### What the exercise asks:
A verbatim copy of the line containing "Picture 1: xy, xz, yz;" and all lines after it, up to and including the final line of the records, is the only acceptable output.

═══ Information shown

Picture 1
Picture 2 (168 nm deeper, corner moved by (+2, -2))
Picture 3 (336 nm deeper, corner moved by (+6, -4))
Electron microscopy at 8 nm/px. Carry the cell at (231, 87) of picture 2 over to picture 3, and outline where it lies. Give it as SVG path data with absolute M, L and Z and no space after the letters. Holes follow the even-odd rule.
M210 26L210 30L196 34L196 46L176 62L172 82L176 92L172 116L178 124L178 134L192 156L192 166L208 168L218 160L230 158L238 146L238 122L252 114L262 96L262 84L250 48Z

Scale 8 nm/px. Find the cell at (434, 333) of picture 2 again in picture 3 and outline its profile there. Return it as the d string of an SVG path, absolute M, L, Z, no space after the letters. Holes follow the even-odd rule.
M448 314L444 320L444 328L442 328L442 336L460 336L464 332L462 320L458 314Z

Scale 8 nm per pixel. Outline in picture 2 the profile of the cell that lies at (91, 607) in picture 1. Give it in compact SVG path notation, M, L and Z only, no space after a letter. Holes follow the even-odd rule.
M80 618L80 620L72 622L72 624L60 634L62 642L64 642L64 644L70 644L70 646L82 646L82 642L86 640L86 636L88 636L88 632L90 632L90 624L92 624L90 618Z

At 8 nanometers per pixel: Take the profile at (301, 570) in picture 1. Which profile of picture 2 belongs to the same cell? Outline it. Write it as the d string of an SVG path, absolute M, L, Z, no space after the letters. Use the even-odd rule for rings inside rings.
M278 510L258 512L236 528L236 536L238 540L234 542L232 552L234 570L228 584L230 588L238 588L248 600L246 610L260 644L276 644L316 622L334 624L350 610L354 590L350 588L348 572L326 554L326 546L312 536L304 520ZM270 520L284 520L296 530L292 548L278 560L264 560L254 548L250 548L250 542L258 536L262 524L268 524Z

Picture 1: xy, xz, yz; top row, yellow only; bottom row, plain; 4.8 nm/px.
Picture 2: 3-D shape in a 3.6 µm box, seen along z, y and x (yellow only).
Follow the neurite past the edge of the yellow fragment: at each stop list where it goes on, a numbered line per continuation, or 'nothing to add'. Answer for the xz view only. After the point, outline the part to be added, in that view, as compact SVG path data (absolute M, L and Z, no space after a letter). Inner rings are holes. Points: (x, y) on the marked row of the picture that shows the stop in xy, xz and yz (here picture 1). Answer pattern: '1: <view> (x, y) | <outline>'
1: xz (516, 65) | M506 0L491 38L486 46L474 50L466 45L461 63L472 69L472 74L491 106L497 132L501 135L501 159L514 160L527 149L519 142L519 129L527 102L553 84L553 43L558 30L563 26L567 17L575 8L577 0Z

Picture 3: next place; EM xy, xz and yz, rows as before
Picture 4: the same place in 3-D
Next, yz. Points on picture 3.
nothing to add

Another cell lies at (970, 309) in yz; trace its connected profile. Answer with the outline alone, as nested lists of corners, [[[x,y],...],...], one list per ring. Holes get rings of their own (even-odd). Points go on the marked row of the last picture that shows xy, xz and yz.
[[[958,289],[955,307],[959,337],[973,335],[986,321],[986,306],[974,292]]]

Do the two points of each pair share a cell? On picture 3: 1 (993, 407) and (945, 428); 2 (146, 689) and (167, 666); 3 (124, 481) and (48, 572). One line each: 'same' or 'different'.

══════

### Task solution:
Picture 1: xy, xz, yz; top row, yellow only; bottom row, plain; 4.8 nm/px.
Picture 2: 3-D shape in a 3.6 µm box, seen along z, y and x (yellow only).
Follow the neurite past the edge of the yellow fragment: at each stop list where it goes on, a numbered line per continuation, or 'nothing to add'. Answer for the xz view only. After the point, outline the part to be added, in that view, as compact SVG path data (absolute M, L and Z, no space after a letter). Inner rings are holes. Points: (x, y) on the marked row of the picture that shows the stop in xy, xz and yz (here picture 1). Answer pattern: '1: <view> (x, y) | <outline>'
1: xz (516, 65) | M506 0L491 38L486 46L474 50L466 45L461 63L472 69L472 74L491 106L497 132L501 135L501 159L514 160L527 149L519 142L519 129L527 102L553 84L553 43L558 30L563 26L567 17L575 8L577 0Z

Picture 3: next place; EM xy, xz and yz, rows as before
Picture 4: the same place in 3-D
Next, yz. Points on picture 3.
nothing to add

Another cell lies at (970, 309) in yz; trace its connected profile. Answer with the outline alone, as nested lists of corners, [[[x,y],...],...], one list per ring. Holes get rings of their own (even-odd). Points go on the marked row of the last picture that shows xy, xz and yz.
[[[958,289],[955,307],[959,337],[973,335],[986,321],[986,306],[974,292]]]

Do the two points of each pair share a cell? On picture 3: 1 (993, 407) and (945, 428); 2 (146, 689) and (167, 666); 3 (124, 481) and (48, 572). One line each: 'same' or 'different'.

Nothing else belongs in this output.